D’un point de vue logistique, la certification se passe uniquement en ligne et n’est disponible qu’en anglais (et il vaut mieux avoir un bon niveau en anglais car le contenu emploie peu de termes techniques). Pour la passer, le candidat doit suivre une formation en ligne composée de 6 modules. Chaque module est composé d’une sélection de pages issues du handbook de GitLab à lire à son rythme et d’un QCM de conclusion. Il n’y a pas de limite de temps pour suivre la formation et répondre aux questionnaires, mais j’ai remarqué que les QCMs validés le restent moins de 2 semaines. Vous devrez donc vous assurer d’avoir bon à tous les QCMs dans ce temps là, sachant que Gitlab estime que 2 heures suffisent.
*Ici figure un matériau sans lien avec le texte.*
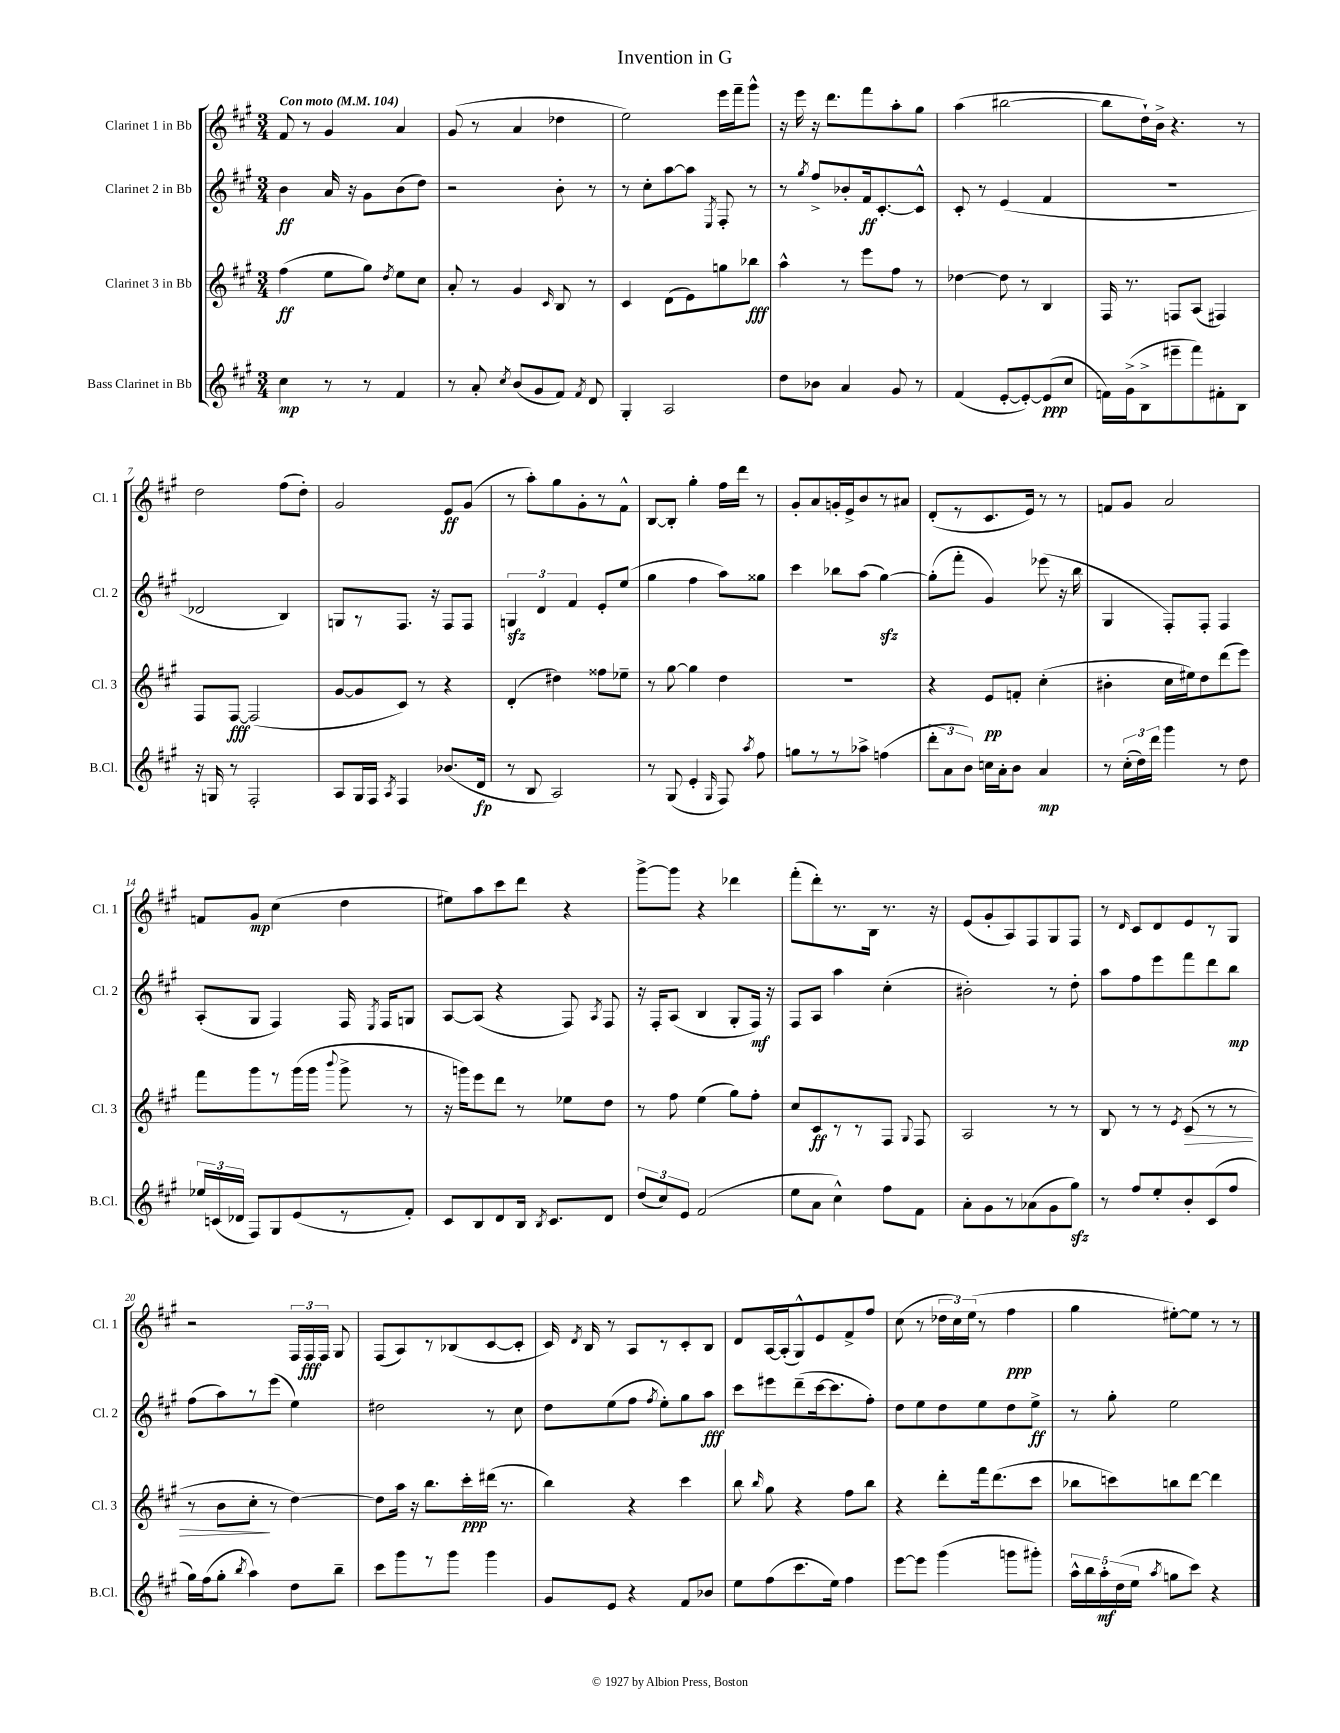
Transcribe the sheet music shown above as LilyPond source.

\header { title = "Invention in G" }
<<
\new StaffGroup <<
\new Staff = "s0" \with { instrumentName = "Clarinet 1 in Bb" shortInstrumentName = "Cl. 1" } {
    \clef treble \key a \major \numericTimeSignature \time 3/4 \tempo "Con moto" 4 = 104
    \autoBeamOff fis'8 r8 gis'4 a'4 |
    gis'8( r8 a'4 des''4 |
    e''2) e'''16[ fis'''16-- gis'''8]-^ |
    r16 e'''16 r16 d'''8.[ fis'''8 a''8-. gis''8] |
    a''4( bis''2~ |
    bis''8[ d''16-!) b'16]-> r4. r8 |
    d''2 fis''8[( d''8]-.) |
    gis'2 e'8[\ff gis'8]( |
    r8 a''8[-.) gis''8 gis'8-. r8 fis'8]-^ |
    b8[~ b8]-. gis''4-. fis''16[ d'''16] r8 |
    gis'8[-. a'8 g'16-. e'16-> b'8 r8 ais'8] |
    d'8[-.( r8 cis'8. e'16]) r8 r8 |
    f'8[ gis'8] a'2 |
    f'8[ gis'8]\mp cis''4( d''4 |
    eis''8[) a''8 cis'''8 d'''8] r4 |
    gis'''8[~-> gis'''8] r4 des'''4 |
    fis'''8[-.( d'''8-.) r8. b16] r8. r16 |
    e'8[( gis'8-. a8) fis8 gis8 fis8] |
    r8 \grace { d'16 } cis'8[ d'8 e'8 r8 gis8] |
    r2 \tuplet 3/2 { fis16[ fis16\fff fis16] } gis8 |
    fis8[( a8) r8 bes8( cis'8~ cis'8]-. |
    cis'16) \acciaccatura { d'8 } b16 r8 a8[ r8 cis'8-. b8] |
    d'8[ a16~ a16-.( gis8-^) e'8 fis'8-> fis''8] |
    cis''8( r8 \tuplet 3/2 { des''16[ cis''16) e''16]( } r8 fis''4\ppp |
    gis''4 eis''8[~-.) eis''8] r8 r8 \bar "|." |
}
\new Staff = "s1" \with { instrumentName = "Clarinet 2 in Bb" shortInstrumentName = "Cl. 2" } {
    \clef treble \key a \major \numericTimeSignature \time 3/4
    \autoBeamOff b'4\ff a'16 r16 gis'8[ b'8( d''8]) |
    r2 b'8-. r8 |
    r8 cis''8[-. a''8~ a''8] \acciaccatura { e8 } fis8-. r8 |
    r8 \acciaccatura { gis''8 } fis''8[-> bes'8-. fis'16\ff cis'8.~-. cis'8]-^ |
    cis'8-. r8 e'4( fis'4 |
    R2. |
    des'2 b4) |
    g8[ r8 fis8.] r16 fis8[ fis8] |
    \tuplet 3/2 { g4\sfz d'4 fis'4 } e'8[-. e''8]( |
    gis''4 fis''4 a''8[) gisis''8] |
    cis'''4 bes''8[ a''8]( gis''4~\sfz) |
    gis''8[-.( fis'''8]-. gis'4) ees'''8( r16 b''16 |
    gis4 fis8[-.) fis8]-. fis4 |
    a8[-.( gis8] fis4) fis16 \acciaccatura { e8 } fis16[ g8] |
    a8[~ a8]( r4 fis8) \acciaccatura { a8 } fis8 |
    r16 fis16[-. a8]( b4 gis8[-. fis16]\mf) r16 |
    fis8[ a8] a''4 cis''4-.( |
    bis'2-.) r8 d''8-. |
    a''8[ fis''8 e'''8 fis'''8 d'''8 b''8]\mp |
    fis''8[( a''8) r8 e'''8]( e''4) |
    dis''2 r8 cis''8 |
    d''8[ e''8( fis''8] \acciaccatura { fis''8 } e''8[-.) gis''8 a''8]\fff |
    cis'''8[ eis'''8 d'''8--( cis'''16~ cis'''8. fis''8]-.) |
    d''8[ e''8 d''8 e''8 d''8 e''8]->\ff |
    r8 gis''8-. e''2 \bar "|." |
}
\new Staff = "s2" \with { instrumentName = "Clarinet 3 in Bb" shortInstrumentName = "Cl. 3" } {
    \clef treble \key a \major \numericTimeSignature \time 3/4
    \autoBeamOff fis''4\ff( e''8[ gis''8]) \acciaccatura { d''8 } e''8[ cis''8] |
    a'8-. r8 gis'4 \grace { cis'16 } b8 r8 |
    cis'4 d'8[( e'8) g''8 bes''8]\fff |
    a''4-^ r8 e'''8[ fis''8] r8 |
    des''4~ des''8 r8 b4 |
    fis16 r8. f8[ a8]( fis4) |
    fis8[ fis8]~\fff fis2( |
    gis'8[~ gis'8 cis'8]) r8 r4 |
    d'4-.( dis''4) fisis''8[ ees''8]-- |
    r8 gis''8~ gis''4 d''4 |
    R2. |
    r4 e'8[\pp f'8]-. cis''4-.( |
    bis'4-. cis''16[ eis''16) d''8 d'''8( e'''8]) |
    fis'''8[ gis'''8 r8 gis'''16( gis'''16] \appoggiatura { b'''8 } gis'''8-> r8 |
    r16 g'''16[) e'''8 d'''8] r8 ees''8[ d''8] |
    r8 fis''8 e''4( gis''8[) fis''8]-. |
    cis''8[ cis'8\ff r8 r8 fis8] \appoggiatura { gis8 } fis8 |
    a2 r8 r8 |
    b8 r8 r8 \acciaccatura { e'8 } cis'8\>( r8 r8 |
    r8 b'8[ cis''8]-.\! r8 d''4~) |
    d''8[ a''16] r16 b''8.[ cis'''16-.\ppp dis'''16]( r8. |
    b''4) r4 cis'''4 |
    b''8 \grace { b''16 } gis''8 r4 fis''8[ b''8] |
    r4 d'''8[-. fis'''16 d'''8.( cis'''8] |
    bes''8[ c'''8) b''8 d'''8]~ d'''4 \bar "|." |
}
\new Staff = "s3" \with { instrumentName = "Bass Clarinet in Bb" shortInstrumentName = "B.Cl." } {
    \clef treble \key a \major \numericTimeSignature \time 3/4
    \autoBeamOff cis''4\mp r8 r8 fis'4 |
    r8 a'8-. \acciaccatura { cis''8 } b'8[( gis'8 fis'8]) \acciaccatura { fis'8 } d'8 |
    gis4-. a2 |
    d''8[ bes'8] a'4 gis'8 r8 |
    fis'4( e'8[~-. e'8~-.) e'8\ppp( cis''8] |
    f'16[) gis'16->( b8-> eis'''8-- fis'''8) fis'8-. b8] |
    r16 g16 r8 fis2-. |
    a8[ gis16 fis16] \acciaccatura { a8 } fis4 bes'8.[( d'16]\fp |
    r8 b8 a2) |
    r8 gis8( e'4-. \grace { gis16 } fis8) \acciaccatura { a''8 } fis''8 |
    g''8[ r8 r8 aes''8]-> f''4( |
    \tuplet 3/2 { d'''8[-. a'8 b'8]) } c''16[ a'16-. b'8] a'4\mp |
    r8 \tuplet 3/2 { cis''16[-.( d''16) d'''16] } gis'''4 r8 d''8 |
    \tuplet 3/2 { ees''16[ c'16( des'16] } fis8[) gis8 e'8( r8 fis'8]-.) |
    cis'8[ b8 d'8 b16] \acciaccatura { b8 } cis'8.[ d'8] |
    \tuplet 3/2 { d''8[( cis''8) e'8] } fis'2( |
    e''8[ a'8] cis''4-^) fis''8[ fis'8] |
    a'8[-. gis'8 r8 aes'8( gis'8 gis''8]\sfz) |
    r8 fis''8[ e''8-. b'8-. cis'8( fis''8] |
    gis''16[) fis''16( gis''8]-. \acciaccatura { b''8 } a''4) d''8[ b''8]-- |
    cis'''8[ gis'''8 r8 gis'''8] gis'''4 |
    gis'8[ e'8] r4 fis'8[ bes'8] |
    e''8[ fis''8( cis'''8. e''16]) fis''4 |
    e'''8[~ e'''8] gis'''4( g'''8[ gis'''8]-.) |
    \tuplet 5/4 { a''16[-^ b''16 a''16-.\mf d''16( e''16] } \acciaccatura { a''8 } g''8[ cis'''8]) r4 \bar "|." |
}
>>
>>
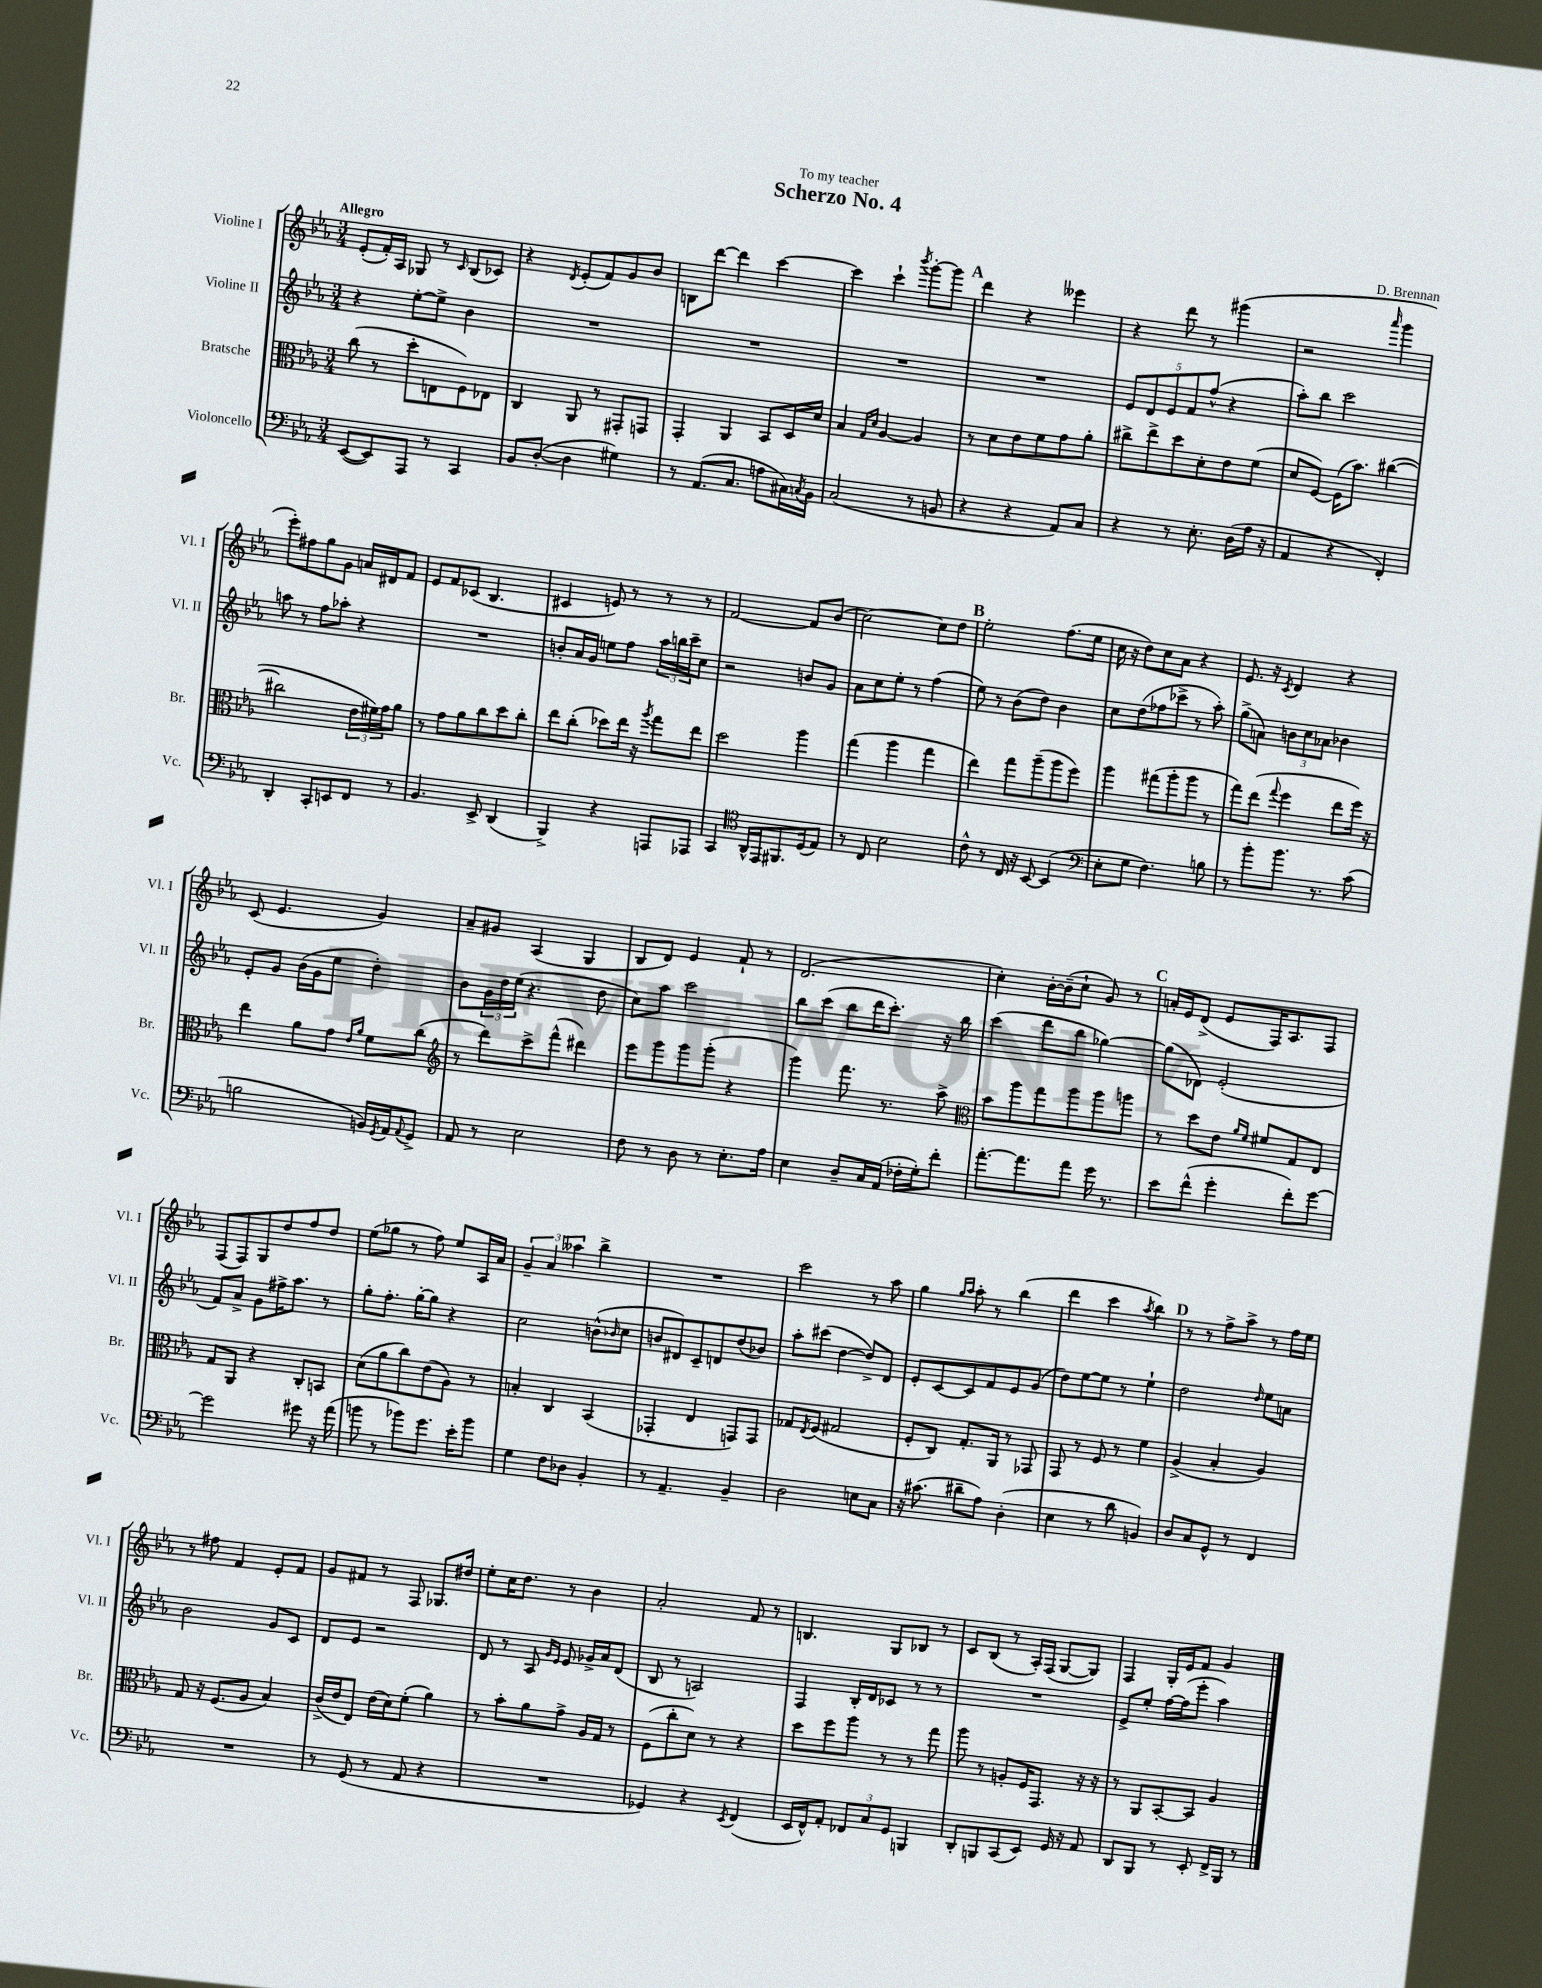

J’invite tout le monde à suivre cette formation. Non seulement elle est gratuite et disponible en ligne, mais elle remet en question beaucoup d’aspects de notre vie professionnelle à la française. Présentéïsme, communication orale et culture du contexte sont des exemples de pratiques habituelles qui sont mises à mal par la mise en place du télétravail. Avoir connaissance du retour d’expérience de GitLab par le biais de cette certification est, à mon avis, un bon moyen d’arrêter de subir le télétravail et de mieux vivre ce mode de fonctionnement. De plus, je suis convaincu que certains de ces axiomes peuvent très bien s’appliquer à un contexte de travail au bureau.